Presenting Lessons from Walking Tours

shop sign advertising antique guns, swords... and gold jewelry

Last November I was in New Orleans with a friend, and we went on a couple of the many (many!) walking tours offered. These are essentially 2-hour long presentations, but the stage is the street and the slides are the city itself.

Whilst I often find the presentation style a bit overdone (especially in a city like NOLA, where much was made of the ghosts – the best walking tour I ever did was quite low key, letting the history speak for itself), I’m taking some lessons back to the presentations I’m preparing for 2016.

Have a Theme

You cannot cover all details of a city (or a technical topic!) so often a sub-theme is picked within the topic. In the ghosts tour we took, it was French buildings.

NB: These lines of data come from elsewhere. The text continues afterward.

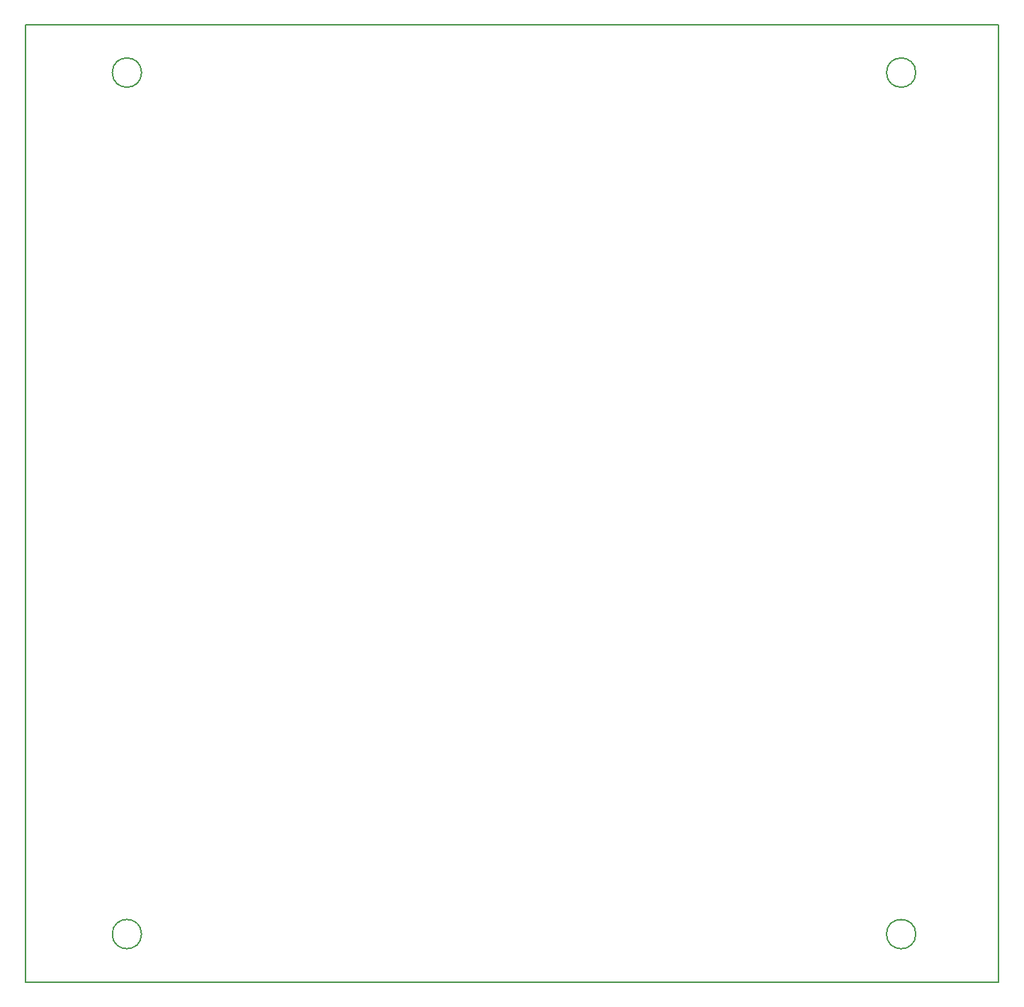
<source format=gbr>
%TF.GenerationSoftware,KiCad,Pcbnew,(5.99.0-10506-gb986797469)*%
%TF.CreationDate,2021-06-07T12:53:31+02:00*%
%TF.ProjectId,LoRa tracker,4c6f5261-2074-4726-9163-6b65722e6b69,rev?*%
%TF.SameCoordinates,Original*%
%TF.FileFunction,Profile,NP*%
%FSLAX46Y46*%
G04 Gerber Fmt 4.6, Leading zero omitted, Abs format (unit mm)*
G04 Created by KiCad (PCBNEW (5.99.0-10506-gb986797469)) date 2021-06-07 12:53:31*
%MOMM*%
%LPD*%
G01*
G04 APERTURE LIST*
%TA.AperFunction,Profile*%
%ADD10C,0.200000*%
%TD*%
G04 APERTURE END LIST*
D10*
X180328747Y-193592116D02*
G75*
G03*
X180328747Y-193592116I-1750000J0D01*
G01*
X73928747Y-199342116D02*
X190228747Y-199342116D01*
X190228747Y-199342116D02*
X190228747Y-84842116D01*
X180328747Y-90592116D02*
G75*
G03*
X180328747Y-90592116I-1750000J0D01*
G01*
X73928747Y-84842116D02*
X73928747Y-199342116D01*
X87828748Y-193592116D02*
G75*
G03*
X87828748Y-193592116I-1750000J0D01*
G01*
X87828748Y-90592116D02*
G75*
G03*
X87828748Y-90592116I-1750000J0D01*
G01*
X190228747Y-84842116D02*
X73928747Y-84842116D01*
M02*

</source>
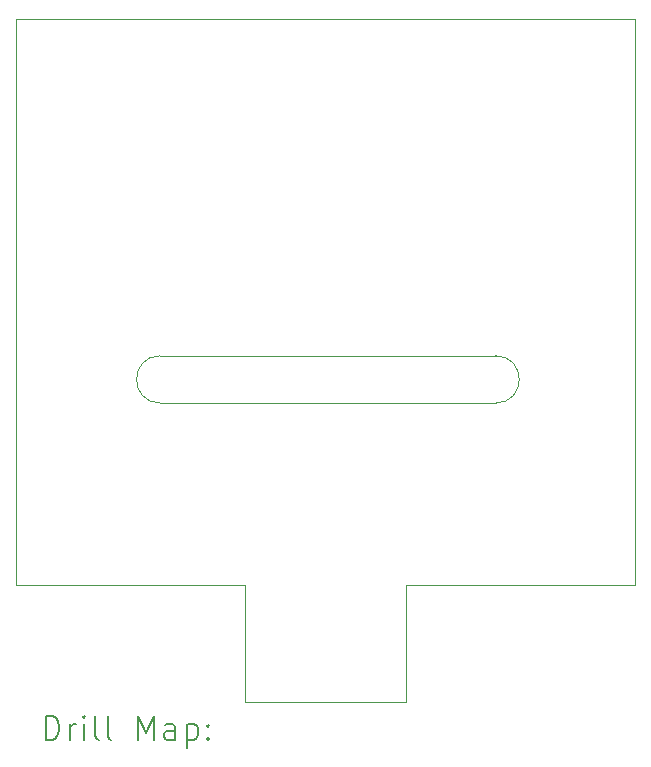
<source format=gbr>
%FSLAX45Y45*%
G04 Gerber Fmt 4.5, Leading zero omitted, Abs format (unit mm)*
G04 Created by KiCad (PCBNEW 6.0.5+dfsg-1) date 2022-06-12 19:52:06*
%MOMM*%
%LPD*%
G01*
G04 APERTURE LIST*
%TA.AperFunction,Profile*%
%ADD10C,0.100000*%
%TD*%
%ADD11C,0.200000*%
G04 APERTURE END LIST*
D10*
X11480000Y-10740000D02*
X10435000Y-10740000D01*
X12372500Y-11735000D02*
X12372500Y-10740000D01*
X11655000Y-9200000D02*
X14495000Y-9200000D01*
X14495000Y-9200000D02*
G75*
G03*
X14495000Y-8800000I0J200000D01*
G01*
X13740000Y-11735000D02*
X13740000Y-10745000D01*
X15675000Y-10745000D02*
X15675000Y-10585000D01*
X14630000Y-10745000D02*
X15675000Y-10745000D01*
X12372500Y-11735000D02*
X13740000Y-11735000D01*
X15675000Y-10585000D02*
X15675000Y-5945000D01*
X15675000Y-5945000D02*
X10435000Y-5945000D01*
X14495000Y-8800000D02*
X11655000Y-8800000D01*
X11655000Y-8800000D02*
G75*
G03*
X11655000Y-9200000I0J-200000D01*
G01*
X10435000Y-10740000D02*
X10435000Y-10585000D01*
X12372500Y-10740000D02*
X11480000Y-10740000D01*
X13740000Y-10745000D02*
X14630000Y-10745000D01*
X10435000Y-5945000D02*
X10435000Y-10585000D01*
D11*
X10687619Y-12050476D02*
X10687619Y-11850476D01*
X10735238Y-11850476D01*
X10763810Y-11860000D01*
X10782857Y-11879048D01*
X10792381Y-11898095D01*
X10801905Y-11936190D01*
X10801905Y-11964762D01*
X10792381Y-12002857D01*
X10782857Y-12021905D01*
X10763810Y-12040952D01*
X10735238Y-12050476D01*
X10687619Y-12050476D01*
X10887619Y-12050476D02*
X10887619Y-11917143D01*
X10887619Y-11955238D02*
X10897143Y-11936190D01*
X10906667Y-11926667D01*
X10925714Y-11917143D01*
X10944762Y-11917143D01*
X11011429Y-12050476D02*
X11011429Y-11917143D01*
X11011429Y-11850476D02*
X11001905Y-11860000D01*
X11011429Y-11869524D01*
X11020952Y-11860000D01*
X11011429Y-11850476D01*
X11011429Y-11869524D01*
X11135238Y-12050476D02*
X11116190Y-12040952D01*
X11106667Y-12021905D01*
X11106667Y-11850476D01*
X11240000Y-12050476D02*
X11220952Y-12040952D01*
X11211428Y-12021905D01*
X11211428Y-11850476D01*
X11468571Y-12050476D02*
X11468571Y-11850476D01*
X11535238Y-11993333D01*
X11601905Y-11850476D01*
X11601905Y-12050476D01*
X11782857Y-12050476D02*
X11782857Y-11945714D01*
X11773333Y-11926667D01*
X11754286Y-11917143D01*
X11716190Y-11917143D01*
X11697143Y-11926667D01*
X11782857Y-12040952D02*
X11763809Y-12050476D01*
X11716190Y-12050476D01*
X11697143Y-12040952D01*
X11687619Y-12021905D01*
X11687619Y-12002857D01*
X11697143Y-11983809D01*
X11716190Y-11974286D01*
X11763809Y-11974286D01*
X11782857Y-11964762D01*
X11878095Y-11917143D02*
X11878095Y-12117143D01*
X11878095Y-11926667D02*
X11897143Y-11917143D01*
X11935238Y-11917143D01*
X11954286Y-11926667D01*
X11963809Y-11936190D01*
X11973333Y-11955238D01*
X11973333Y-12012381D01*
X11963809Y-12031428D01*
X11954286Y-12040952D01*
X11935238Y-12050476D01*
X11897143Y-12050476D01*
X11878095Y-12040952D01*
X12059048Y-12031428D02*
X12068571Y-12040952D01*
X12059048Y-12050476D01*
X12049524Y-12040952D01*
X12059048Y-12031428D01*
X12059048Y-12050476D01*
X12059048Y-11926667D02*
X12068571Y-11936190D01*
X12059048Y-11945714D01*
X12049524Y-11936190D01*
X12059048Y-11926667D01*
X12059048Y-11945714D01*
M02*

</source>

It’s a heuristic as to what goes in and what gets left out, and it ties things together.

Handle Interruptions

Cars driving by with music blaring, a group of people walking past, a child having a tantrum, interruptions are constant and the best guides have developed ways to handle them without it throwing them off. Even just pausing whilst the noise passes, and doing it confidently, like “you can wait, because the story I’m telling you? It’s worth it.”

A Sense of Place

A walking tour is set in a city, and also in a time period within it. This is a powerful way to orient people up front.

Tell a Story

A walking tour is made of stories, not facts. All the better to draw people in.

Build a Crescendo

The order of the stories is carefully chosen, the guide for our ghost tour choose the penultimate story to be the most creepy. The gradual escalation draws people in, especially in that context where the stories get increasingly improbable.

Give People Somewhere To Go

Tours always end with instructions: here’s where you are, here’s where you came from, and here are some places you can go. Normally bars and restaurants, which isn’t that relevant outside this tourist context. But – thinking critically about where the kind of people who will be at your talk, and where they want to go after seems like a useful thing to do.